The records that follow are to be reproduced exactly. Any pictures in them are left out.
::::::
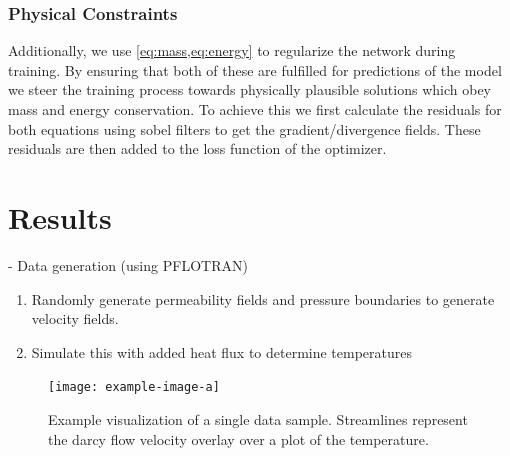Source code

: \documentclass{article} %
\begin{document}




\subsubsection*{Physical Constraints}
Additionally, we use \cref{eq:mass,eq:energy} to regularize the network during training.
By ensuring that both of these are fulfilled for predictions of the model we steer the training process towards physically plausible solutions which obey mass and energy conservation.
To achieve this we first calculate the residuals for both equations using sobel filters to get the gradient/divergence fields.
These residuals are then added to the loss function of the optimizer.




\section{Results}
\label{sec:results}


- Data generation (using PFLOTRAN)
\begin{enumerate}
\item Randomly generate permeability fields and pressure boundaries to generate velocity fields.
\item Simulate this with added heat flux to determine temperatures
\end{enumerate}

\begin{figure}[htb]
   \centering
   \texttt{[image: example-image-a]}
   \caption{Example visualization of a single data sample. Streamlines represent the darcy flow velocity overlay over a plot of the temperature.}
\end{figure}

\end{document}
::::::
RESULT BELOW
Source code

: \documentclass{article} %
\begin{document}




\subsubsection*{Physical Constraints}
Additionally, we use \cref{eq:mass,eq:energy} to regularize the network during training.
By ensuring that both of these are fulfilled for predictions of the model we steer the training process towards physically plausible solutions which obey mass and energy conservation.
To achieve this we first calculate the residuals for both equations using sobel filters to get the gradient/divergence fields.
These residuals are then added to the loss function of the optimizer.




\section{Results}
\label{sec:results}


- Data generation (using PFLOTRAN)
\begin{enumerate}
\item Randomly generate permeability fields and pressure boundaries to generate velocity fields.
\item Simulate this with added heat flux to determine temperatures
\end{enumerate}

\begin{figure}[htb]
   \centering
   \texttt{[image: example-image-a]}
   \caption{Example visualization of a single data sample. Streamlines represent the darcy flow velocity overlay over a plot of the temperature.}
\end{figure}

\end{document}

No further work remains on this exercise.